Dataset records Block Start
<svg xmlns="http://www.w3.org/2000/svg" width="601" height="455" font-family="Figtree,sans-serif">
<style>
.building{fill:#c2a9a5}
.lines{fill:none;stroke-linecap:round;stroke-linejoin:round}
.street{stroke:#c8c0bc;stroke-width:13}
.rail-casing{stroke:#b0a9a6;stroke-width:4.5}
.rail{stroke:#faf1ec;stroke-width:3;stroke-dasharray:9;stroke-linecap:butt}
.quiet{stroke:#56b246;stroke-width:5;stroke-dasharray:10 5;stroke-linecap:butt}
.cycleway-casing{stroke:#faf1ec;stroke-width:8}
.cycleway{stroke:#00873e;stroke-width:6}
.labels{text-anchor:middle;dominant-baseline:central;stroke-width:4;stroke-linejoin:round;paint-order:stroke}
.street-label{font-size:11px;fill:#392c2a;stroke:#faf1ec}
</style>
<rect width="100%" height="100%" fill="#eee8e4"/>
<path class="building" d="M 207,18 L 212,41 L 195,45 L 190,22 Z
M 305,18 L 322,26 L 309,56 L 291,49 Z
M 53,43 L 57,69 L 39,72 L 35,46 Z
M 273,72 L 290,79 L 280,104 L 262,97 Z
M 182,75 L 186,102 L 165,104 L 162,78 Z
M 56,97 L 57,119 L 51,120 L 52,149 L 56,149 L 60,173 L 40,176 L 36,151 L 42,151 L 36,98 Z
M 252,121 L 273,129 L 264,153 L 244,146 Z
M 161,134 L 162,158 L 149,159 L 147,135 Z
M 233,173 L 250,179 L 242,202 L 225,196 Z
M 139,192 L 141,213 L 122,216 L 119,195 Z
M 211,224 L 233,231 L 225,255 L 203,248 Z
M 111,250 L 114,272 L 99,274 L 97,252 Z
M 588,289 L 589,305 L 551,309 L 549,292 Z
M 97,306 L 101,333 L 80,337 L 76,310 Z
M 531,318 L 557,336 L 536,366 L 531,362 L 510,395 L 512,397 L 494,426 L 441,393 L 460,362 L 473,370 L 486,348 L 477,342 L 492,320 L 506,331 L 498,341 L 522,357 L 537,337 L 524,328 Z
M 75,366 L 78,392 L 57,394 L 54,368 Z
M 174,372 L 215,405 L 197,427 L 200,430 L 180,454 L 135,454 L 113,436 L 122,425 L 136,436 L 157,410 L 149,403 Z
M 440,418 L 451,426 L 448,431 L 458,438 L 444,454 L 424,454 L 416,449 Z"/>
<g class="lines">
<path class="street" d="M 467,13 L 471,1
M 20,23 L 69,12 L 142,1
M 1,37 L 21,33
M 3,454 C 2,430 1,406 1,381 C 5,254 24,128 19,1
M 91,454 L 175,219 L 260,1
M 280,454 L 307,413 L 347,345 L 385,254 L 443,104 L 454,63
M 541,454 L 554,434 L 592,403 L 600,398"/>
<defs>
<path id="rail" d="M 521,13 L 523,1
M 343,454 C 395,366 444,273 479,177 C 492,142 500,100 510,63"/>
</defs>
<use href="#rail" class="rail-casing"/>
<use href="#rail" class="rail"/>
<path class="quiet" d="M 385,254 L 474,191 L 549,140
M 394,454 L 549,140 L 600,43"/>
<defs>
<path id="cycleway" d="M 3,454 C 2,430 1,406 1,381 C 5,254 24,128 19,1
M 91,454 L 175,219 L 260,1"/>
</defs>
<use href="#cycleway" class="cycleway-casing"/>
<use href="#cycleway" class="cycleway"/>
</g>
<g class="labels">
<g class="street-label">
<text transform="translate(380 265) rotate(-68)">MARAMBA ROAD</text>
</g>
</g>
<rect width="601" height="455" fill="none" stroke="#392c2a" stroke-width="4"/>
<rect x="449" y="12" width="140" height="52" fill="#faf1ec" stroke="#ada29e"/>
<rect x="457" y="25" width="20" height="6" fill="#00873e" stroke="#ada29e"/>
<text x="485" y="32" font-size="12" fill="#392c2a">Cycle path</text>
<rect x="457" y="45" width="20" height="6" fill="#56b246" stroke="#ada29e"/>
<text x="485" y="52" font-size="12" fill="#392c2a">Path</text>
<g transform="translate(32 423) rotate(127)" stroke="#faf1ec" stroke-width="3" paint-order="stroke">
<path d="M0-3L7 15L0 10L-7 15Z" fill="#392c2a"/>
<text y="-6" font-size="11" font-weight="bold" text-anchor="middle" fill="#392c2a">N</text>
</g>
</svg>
Dataset records Block End
Reprint the listing above. Keep every line exactly as it is.

Answer to the problem:
<svg xmlns="http://www.w3.org/2000/svg" width="601" height="455" font-family="Figtree,sans-serif">
<style>
.building{fill:#c2a9a5}
.lines{fill:none;stroke-linecap:round;stroke-linejoin:round}
.street{stroke:#c8c0bc;stroke-width:13}
.rail-casing{stroke:#b0a9a6;stroke-width:4.5}
.rail{stroke:#faf1ec;stroke-width:3;stroke-dasharray:9;stroke-linecap:butt}
.quiet{stroke:#56b246;stroke-width:5;stroke-dasharray:10 5;stroke-linecap:butt}
.cycleway-casing{stroke:#faf1ec;stroke-width:8}
.cycleway{stroke:#00873e;stroke-width:6}
.labels{text-anchor:middle;dominant-baseline:central;stroke-width:4;stroke-linejoin:round;paint-order:stroke}
.street-label{font-size:11px;fill:#392c2a;stroke:#faf1ec}
</style>
<rect width="100%" height="100%" fill="#eee8e4"/>
<path class="building" d="M 207,18 L 212,41 L 195,45 L 190,22 Z
M 305,18 L 322,26 L 309,56 L 291,49 Z
M 53,43 L 57,69 L 39,72 L 35,46 Z
M 273,72 L 290,79 L 280,104 L 262,97 Z
M 182,75 L 186,102 L 165,104 L 162,78 Z
M 56,97 L 57,119 L 51,120 L 52,149 L 56,149 L 60,173 L 40,176 L 36,151 L 42,151 L 36,98 Z
M 252,121 L 273,129 L 264,153 L 244,146 Z
M 161,134 L 162,158 L 149,159 L 147,135 Z
M 233,173 L 250,179 L 242,202 L 225,196 Z
M 139,192 L 141,213 L 122,216 L 119,195 Z
M 211,224 L 233,231 L 225,255 L 203,248 Z
M 111,250 L 114,272 L 99,274 L 97,252 Z
M 588,289 L 589,305 L 551,309 L 549,292 Z
M 97,306 L 101,333 L 80,337 L 76,310 Z
M 531,318 L 557,336 L 536,366 L 531,362 L 510,395 L 512,397 L 494,426 L 441,393 L 460,362 L 473,370 L 486,348 L 477,342 L 492,320 L 506,331 L 498,341 L 522,357 L 537,337 L 524,328 Z
M 75,366 L 78,392 L 57,394 L 54,368 Z
M 174,372 L 215,405 L 197,427 L 200,430 L 180,454 L 135,454 L 113,436 L 122,425 L 136,436 L 157,410 L 149,403 Z
M 440,418 L 451,426 L 448,431 L 458,438 L 444,454 L 424,454 L 416,449 Z"/>
<g class="lines">
<path class="street" d="M 467,13 L 471,1
M 20,23 L 69,12 L 142,1
M 1,37 L 21,33
M 3,454 C 2,430 1,406 1,381 C 5,254 24,128 19,1
M 91,454 L 175,219 L 260,1
M 280,454 L 307,413 L 347,345 L 385,254 L 443,104 L 454,63
M 541,454 L 554,434 L 592,403 L 600,398"/>
<defs>
<path id="rail" d="M 521,13 L 523,1
M 343,454 C 395,366 444,273 479,177 C 492,142 500,100 510,63"/>
</defs>
<use href="#rail" class="rail-casing"/>
<use href="#rail" class="rail"/>
<path class="quiet" d="M 385,254 L 474,191 L 549,140
M 394,454 L 549,140 L 600,43"/>
<defs>
<path id="cycleway" d="M 3,454 C 2,430 1,406 1,381 C 5,254 24,128 19,1
M 91,454 L 175,219 L 260,1"/>
</defs>
<use href="#cycleway" class="cycleway-casing"/>
<use href="#cycleway" class="cycleway"/>
</g>
<g class="labels">
<g class="street-label">
<text transform="translate(380 265) rotate(-68)">MARAMBA ROAD</text>
</g>
</g>
<rect width="601" height="455" fill="none" stroke="#392c2a" stroke-width="4"/>
<rect x="449" y="12" width="140" height="52" fill="#faf1ec" stroke="#ada29e"/>
<rect x="457" y="25" width="20" height="6" fill="#00873e" stroke="#ada29e"/>
<text x="485" y="32" font-size="12" fill="#392c2a">Cycle path</text>
<rect x="457" y="45" width="20" height="6" fill="#56b246" stroke="#ada29e"/>
<text x="485" y="52" font-size="12" fill="#392c2a">Path</text>
<g transform="translate(32 423) rotate(127)" stroke="#faf1ec" stroke-width="3" paint-order="stroke">
<path d="M0-3L7 15L0 10L-7 15Z" fill="#392c2a"/>
<text y="-6" font-size="11" font-weight="bold" text-anchor="middle" fill="#392c2a">N</text>
</g>
</svg>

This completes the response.